Note you aren’t looking for raw data but ratios since insurers have vastly different sized customer bases. And your goal here is simply to steer clear of those companies with the poorest customer service rather than to get really precise with the exact ratios involved.

2. Take the Company’s “Financial Pulse”

While all 50 states have a back-up fund to cover valid claims after an insurance company suddenly goes broke, you don’t want to rely on that kind of a last-ditch resource.

The same sources (listed above) that give you a car insurance company’s complaint history also give you a run-down of insurers’ financial health. It is always wise to “take a peek” at this vital set of data.
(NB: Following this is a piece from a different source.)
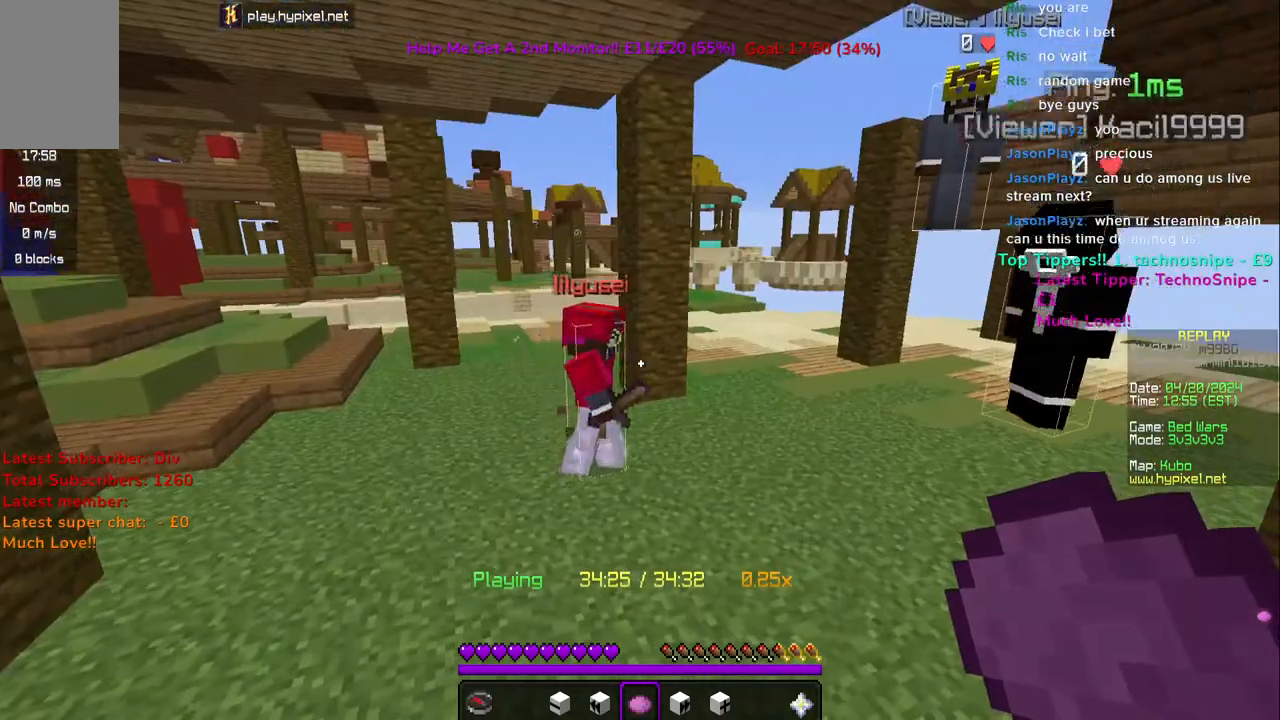
{"keys": [], "mouse": [], "events": [[200, "mouse_right", "down"], [283, "mouse_right", "up"]]}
3. Compare With Complete Information

Even when you compare the exact same coverage, unless you enter relatively “complete” information in an online comparison tool, the resulting quotes can be skewed. You may have to dig deeper or call each company up to get a more detailed quote.

For example, some car insurance providers may charge you around twice as much as normal for the same coverage based on a poor credit score. Others may charge students more who have bad grades, a poor driving record, or a DUI.

Gather as much information as possible to conduct a complete comparison, and know which questions to ask insurers about things that could spike your rates well above the initially given quote.

4. Loyalty Should Be Rewarded, Not Punished

Certain insurers practice what they term “price optimization.” This means that they use demographics to speculate on which customers will not leave them if they raise their rates, and then raise them accordingly.

This kind of practice is banned is a number of states, but not in all of them. And it can go on clandestinely too.

Look for companies that lower your rates as a reward for staying with them, if possible, but avoid those that hike them on you because they think they can get away with it.

In Sum

There are numerous other tips we could give out as well, such as avoiding companies whose quotes quickly expire (a high-pressure tactic) or who try to “trap you” or get an extra month’s premium out of you based on tricky cancellation policies.

But the grand lesson is simple: look for a company that not only offers low rates but also “treats you right.”